AMY GOODMAN: Albert Woodfox is one of the Angola 3. Angola, the sprawling prison complex with 5,000 inmates and 1,800 employees, is in rural Louisiana on the site of a former slave plantation, getting its name from the African country of origin of many of those slaves. It still exists as a forced-labor camp.

Woodfox and fellow prisoner Herman Wallace were in Angola for lesser crimes when implicated in the prison murder of a guard in 1972. Woodfox and Wallace founded the Angola chapter of the Black Panther Party in '71 and were engaged in organizing against segregation, inhumane working conditions, systemic rape and sexual slavery inflicted on many imprisoned at Angola.

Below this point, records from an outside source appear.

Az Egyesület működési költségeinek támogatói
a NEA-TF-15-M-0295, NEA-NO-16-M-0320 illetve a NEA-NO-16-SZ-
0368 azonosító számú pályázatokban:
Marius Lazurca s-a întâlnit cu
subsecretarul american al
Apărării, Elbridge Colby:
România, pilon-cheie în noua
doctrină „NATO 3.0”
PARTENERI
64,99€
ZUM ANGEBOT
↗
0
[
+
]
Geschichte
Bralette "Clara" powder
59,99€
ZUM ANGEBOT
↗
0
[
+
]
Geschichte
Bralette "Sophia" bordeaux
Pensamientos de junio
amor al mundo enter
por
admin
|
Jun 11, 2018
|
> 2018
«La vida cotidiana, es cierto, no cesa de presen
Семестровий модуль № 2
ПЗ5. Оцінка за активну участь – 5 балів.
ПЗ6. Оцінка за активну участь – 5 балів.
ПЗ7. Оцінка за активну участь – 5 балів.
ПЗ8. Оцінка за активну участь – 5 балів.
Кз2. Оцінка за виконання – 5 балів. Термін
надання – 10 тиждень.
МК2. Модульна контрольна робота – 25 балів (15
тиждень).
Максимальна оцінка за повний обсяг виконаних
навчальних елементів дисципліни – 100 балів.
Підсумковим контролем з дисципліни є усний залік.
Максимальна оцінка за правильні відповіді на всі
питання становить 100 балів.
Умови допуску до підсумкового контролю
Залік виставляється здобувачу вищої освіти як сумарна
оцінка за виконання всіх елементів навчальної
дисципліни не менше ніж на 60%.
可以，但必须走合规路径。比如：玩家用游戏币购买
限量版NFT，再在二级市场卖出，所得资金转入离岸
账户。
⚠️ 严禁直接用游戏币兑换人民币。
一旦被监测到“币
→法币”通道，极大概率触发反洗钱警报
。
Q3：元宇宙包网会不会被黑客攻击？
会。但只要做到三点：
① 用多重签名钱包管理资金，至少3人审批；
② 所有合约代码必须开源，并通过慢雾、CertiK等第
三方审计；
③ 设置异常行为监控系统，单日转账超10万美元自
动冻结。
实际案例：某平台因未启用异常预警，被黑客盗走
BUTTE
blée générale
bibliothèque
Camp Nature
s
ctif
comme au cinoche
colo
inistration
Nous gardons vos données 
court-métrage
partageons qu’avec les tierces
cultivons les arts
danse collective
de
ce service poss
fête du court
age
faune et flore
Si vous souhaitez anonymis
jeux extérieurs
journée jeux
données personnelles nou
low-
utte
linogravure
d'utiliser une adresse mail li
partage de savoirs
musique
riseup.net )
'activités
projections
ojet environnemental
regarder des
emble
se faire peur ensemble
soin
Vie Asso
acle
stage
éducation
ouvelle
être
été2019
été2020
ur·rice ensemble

This is a clip of Albert Woodfox speaking, in his own words, on a prison payphone in the new documentary, In the Land of the Free.

ALBERT WOODFOX: If a cause is noble enough, you can carry the weight of the world on your shoulders. And I thought that my cause, then and now, was noble, so therefore, they could never break me. They might bend me a little bit. They may cause me a lot of pain. They may even take my life. But they will never be able to break me.